Vital signs, which included diastolic and systolic blood pressure, pulse rate, and body temperature, were measured while the participant was sitting and according to institutional practices. Any of the vital signs that were outside of the normal reference range (in the specified direction - low or high) were considered abnormalities. Not every abnormality qualified as an adverse event (AE). A vital sign result had to be reported as an AE if it met any of the following criteria: was accompanied by clinical symptoms; resulted in a change in study treatment; resulted in a medical intervention or a change in concomitant therapy; or was clinically significant in the investigator's judgment.

Time frame: Baseline, Days 1, 8, and 15

Population: Safety Evaluable Population: all participants who received at least one dose of giredestrant. One participant from the ITT population did not receive the study drug because of early withdrawal from the study.

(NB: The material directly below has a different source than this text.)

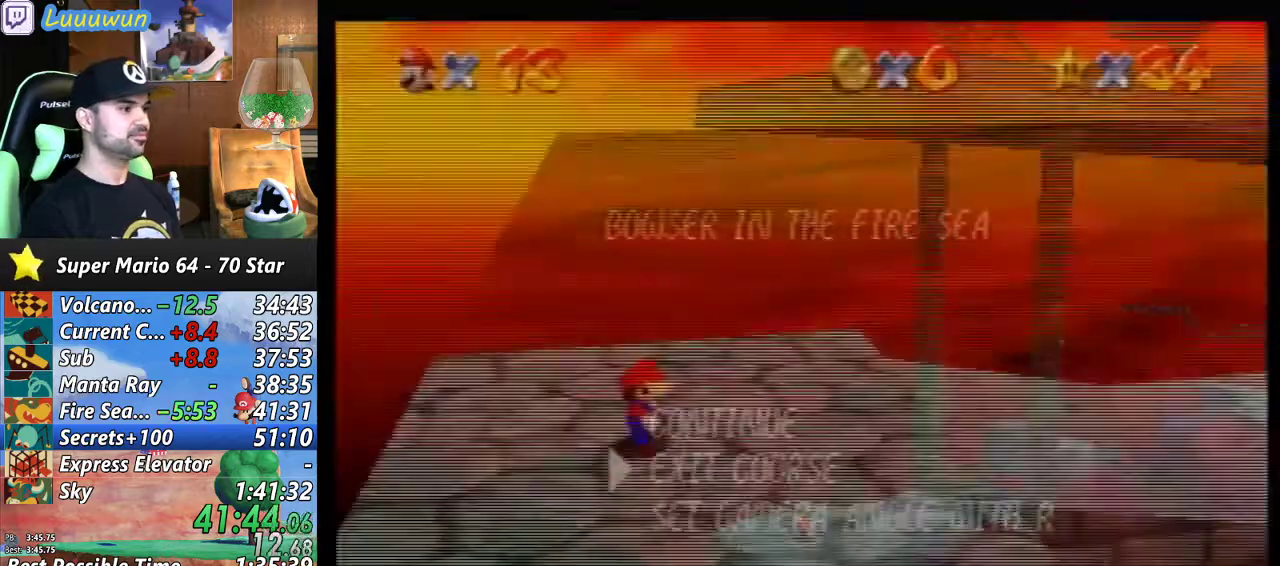
{"buttons": [], "left_stick": "center", "events": [[67, "START", "up"]]}
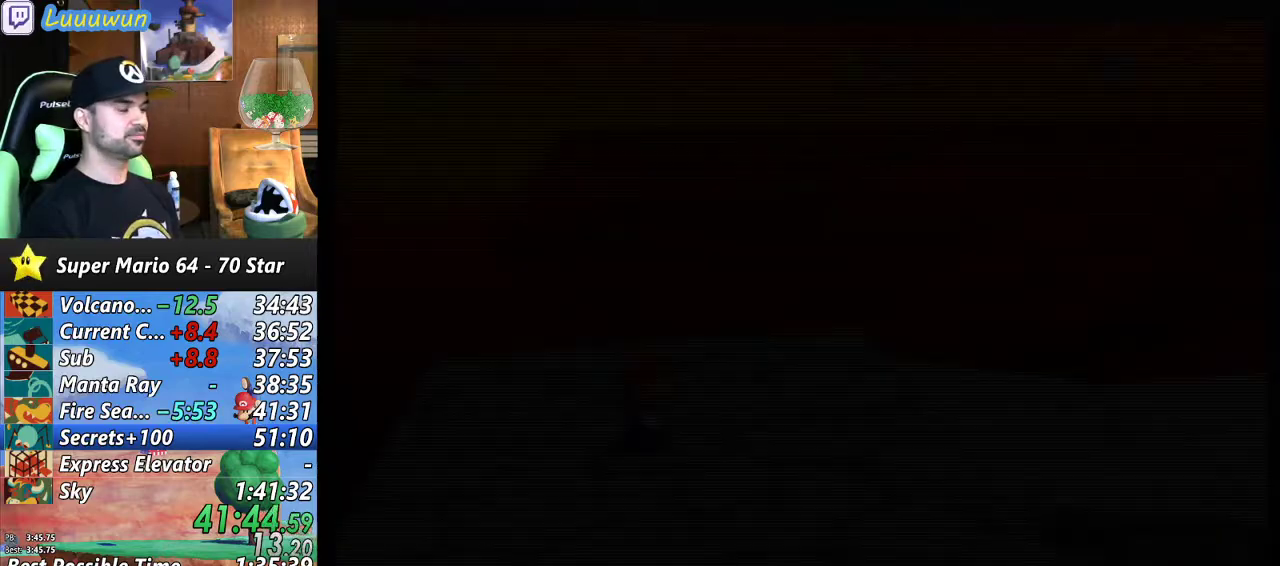
{"buttons": [], "left_stick": "up-right", "events": [[400, "left_stick", "up-right"]]}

Laboratory parameters for blood chemistry and coagulation were measured and compared with a standard reference range. Any of the laboratory test results that were outside of a parameter's normal reference range (in the specified direction - low or high) were considered abnormalities. Not every laboratory abnormality qualified as an adverse event (AE). A laboratory test result was reported as an AE if it met any of the following criteria: was accompanied by clinical symptoms; resulted in a change in study treatment; resulted in a medical intervention or a change in concomitant therapy; or was clinically significant in the investigator's judgment. SGPT/ALT = alanine aminotransferase; SGOT/AST = aspartate aminotransferase

Time frame: Baseline, Days 1, 8, and 15

Population: Safety Evaluable Population: the number of participants analyzed includes all participants who received at least one dose of giredestrant. The number analyzed for a given laboratory parameter represents the number of participants without an abnormality (in the specified direction) at baseline for that parameter.

Laboratory parameters for hematology will be measured and compared with a standard reference range. Any of the laboratory test results that were outside of a parameter's normal reference range (in the specified direction - low or high) were considered abnormalities. Not every laboratory abnormality qualified as an adverse event (AE). A laboratory test result was reported as an AE if it met any of the following criteria: was accompanied by clinical symptoms; resulted in a change in study treatment; resulted in a medical intervention or a change in concomitant therapy; or was clinically significant in the investigator's judgment.

Time frame: Baseline, Days 1, 8, and 15

Population: Safety Evaluable Population: the number of participants analyzed includes all participants who received at least one dose of giredestrant. The number analyzed for a given laboratory parameter represents the number of participants without an abnormality (in the specified direction) at baseline for that parameter.

Plasma samples were obtained on the day of surgery (Day 15), or prior to biopsy on Day 14.

Time frame: Predose on day of surgery (Day 15), or prior to biopsy (Day 14)

Population: The Pharmacokinetics Analysis Population consisted of all participants who received at least one dose of giredestrant and had a measurable concentration at the specific timepoint collected.